Eating less meat, or eating better-raised meat, as a morally-sound solution is simply a lie that many of us tell ourselves to feel better about our current habits.
I’m trying to be realistic here. Another vegan is less rigid and has some very helpful tips on cruelty-reduction:
You correctly state that people can still make big differences through their food choices in ways that suit their needs and desires. I would like to offer some guidance on that. No deep thoughts, just some practical advice. (Yes, some advice on eating animals from a vegan. Anything to reduce suffering!)
To begin with, if you want to reduce suffering as much as possible and still include animal products in your diet, reduce anything from pigs or birds.
These are by far the most abused animals in farming today because they can both be raised indoors in tight confinement. They have body parts hacked off to minimize the problems of living in such confinement, among other reasons. Pigs and birds are both very intelligent and social (crows are one of the five most intelligent non-human animals on earth). I believe you are totally wrong when you suggest that chickens have a low level of emotional experience – that describes clams, mussels, and oysters (but likely not most fish). Further, a single chicken yields far less meat than a single cow, so chickens are tortured in vast numbers.
First reduce or eliminate eggs, chicken, and turkey; and pork, ham, and bacon. Next on the reduce/eliminate priority list is dairy. Buy delicious nut milk cheeses and coconut milk/almond milk/soy milk/rice milk yogurt and ice cream.
Beef and lamb are much better choices, as they must live at least some of their lives out in pasture. “Grass fed” is good but deceptive, as they do end up in CAFOs eating grain. Grass-fed and grass-finished beef is better, as they don’t end up in feedlots – this is probably the closest to the “one bad day” school of agricultural animal welfare.
Be very suspicious of feel-good labeling, as most of it is highly deceptive. Terms like “cage free”; “free range”; “natural”; “humane” etc. are mostly used on products from atrocious factory farms. Do not believe them! Look for stores or products that use the labeling system from the Global Animal Partnership, as Whole Foods does, and try to stay in within the green labels. If you feel you must use eggs, make sure they are “pasture raised” or “pastured” – these still surely have their problems but are vastly better than anything without some form of the word “pasture” on them, when that word is used honestly.

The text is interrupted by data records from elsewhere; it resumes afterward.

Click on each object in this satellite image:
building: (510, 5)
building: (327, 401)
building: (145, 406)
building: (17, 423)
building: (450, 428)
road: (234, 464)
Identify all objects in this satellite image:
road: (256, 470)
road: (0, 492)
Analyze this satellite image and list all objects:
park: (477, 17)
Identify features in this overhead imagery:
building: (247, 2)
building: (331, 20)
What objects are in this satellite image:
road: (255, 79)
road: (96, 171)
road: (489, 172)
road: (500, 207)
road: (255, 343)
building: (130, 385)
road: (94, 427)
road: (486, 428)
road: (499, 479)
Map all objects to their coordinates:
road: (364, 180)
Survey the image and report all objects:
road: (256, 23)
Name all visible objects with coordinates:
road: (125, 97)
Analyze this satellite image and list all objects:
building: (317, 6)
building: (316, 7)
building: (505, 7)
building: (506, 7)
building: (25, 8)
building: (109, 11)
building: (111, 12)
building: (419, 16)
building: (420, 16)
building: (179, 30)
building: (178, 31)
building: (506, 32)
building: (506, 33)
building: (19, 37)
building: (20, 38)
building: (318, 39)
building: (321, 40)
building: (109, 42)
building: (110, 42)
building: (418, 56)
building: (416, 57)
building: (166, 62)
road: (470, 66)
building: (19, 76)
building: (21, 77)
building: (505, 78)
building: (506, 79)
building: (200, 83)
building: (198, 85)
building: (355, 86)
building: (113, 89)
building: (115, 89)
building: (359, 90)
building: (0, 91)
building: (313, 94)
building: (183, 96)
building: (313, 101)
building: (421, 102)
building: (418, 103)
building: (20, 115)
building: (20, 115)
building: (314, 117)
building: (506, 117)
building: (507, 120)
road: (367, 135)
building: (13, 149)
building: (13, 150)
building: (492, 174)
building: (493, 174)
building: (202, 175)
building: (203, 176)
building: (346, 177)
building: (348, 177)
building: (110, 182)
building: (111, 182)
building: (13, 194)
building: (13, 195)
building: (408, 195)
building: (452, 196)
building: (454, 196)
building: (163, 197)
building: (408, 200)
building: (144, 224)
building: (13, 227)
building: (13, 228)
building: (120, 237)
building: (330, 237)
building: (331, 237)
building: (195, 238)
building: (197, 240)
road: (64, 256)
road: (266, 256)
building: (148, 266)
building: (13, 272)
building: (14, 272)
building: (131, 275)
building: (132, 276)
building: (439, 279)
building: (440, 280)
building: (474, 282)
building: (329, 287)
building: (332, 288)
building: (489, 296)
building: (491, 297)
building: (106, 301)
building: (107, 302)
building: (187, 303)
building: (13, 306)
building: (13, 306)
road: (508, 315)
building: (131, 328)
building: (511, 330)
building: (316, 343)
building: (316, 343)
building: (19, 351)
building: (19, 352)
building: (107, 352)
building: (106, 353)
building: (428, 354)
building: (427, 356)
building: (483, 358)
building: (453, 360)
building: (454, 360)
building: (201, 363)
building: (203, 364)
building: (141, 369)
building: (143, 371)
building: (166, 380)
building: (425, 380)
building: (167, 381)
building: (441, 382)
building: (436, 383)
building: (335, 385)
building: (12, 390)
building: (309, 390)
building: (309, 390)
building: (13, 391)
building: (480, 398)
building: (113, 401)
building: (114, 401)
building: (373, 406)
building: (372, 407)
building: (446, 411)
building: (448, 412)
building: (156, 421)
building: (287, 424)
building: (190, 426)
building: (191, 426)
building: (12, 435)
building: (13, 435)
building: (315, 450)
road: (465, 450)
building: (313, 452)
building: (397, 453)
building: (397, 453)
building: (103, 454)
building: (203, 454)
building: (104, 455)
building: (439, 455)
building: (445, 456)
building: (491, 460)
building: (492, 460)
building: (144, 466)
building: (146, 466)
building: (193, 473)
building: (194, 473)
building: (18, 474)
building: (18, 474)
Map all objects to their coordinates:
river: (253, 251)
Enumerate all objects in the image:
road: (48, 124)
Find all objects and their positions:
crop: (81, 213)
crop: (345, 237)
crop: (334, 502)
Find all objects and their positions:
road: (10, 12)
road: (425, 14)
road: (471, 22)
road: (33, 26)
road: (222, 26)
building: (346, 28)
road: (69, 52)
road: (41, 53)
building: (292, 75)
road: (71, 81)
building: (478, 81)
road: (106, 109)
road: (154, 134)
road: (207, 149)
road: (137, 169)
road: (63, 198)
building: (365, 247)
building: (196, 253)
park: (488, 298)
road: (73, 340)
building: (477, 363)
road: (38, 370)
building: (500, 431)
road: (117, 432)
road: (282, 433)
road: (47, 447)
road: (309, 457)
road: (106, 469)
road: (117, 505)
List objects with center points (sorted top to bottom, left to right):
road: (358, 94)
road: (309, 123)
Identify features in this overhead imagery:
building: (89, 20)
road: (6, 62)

Try ideas like Vegan Before Six, Meatless Mondays, meat as a small part of dishes, only on weekends or for special occasions, or any such approach that works for you. Buy vegetarian/vegan cookbooks. Read Jonathan Safran Foer’s book Eating Animals. Watch the documentary Earthlings (narrated by Joaquin Phoenix; music by Moby).
Of course if you add the environmental concerns to the cruelty concerns, then that may bring you closer to vegan … maybe, someday. Either way, everyone can help reduce suffering.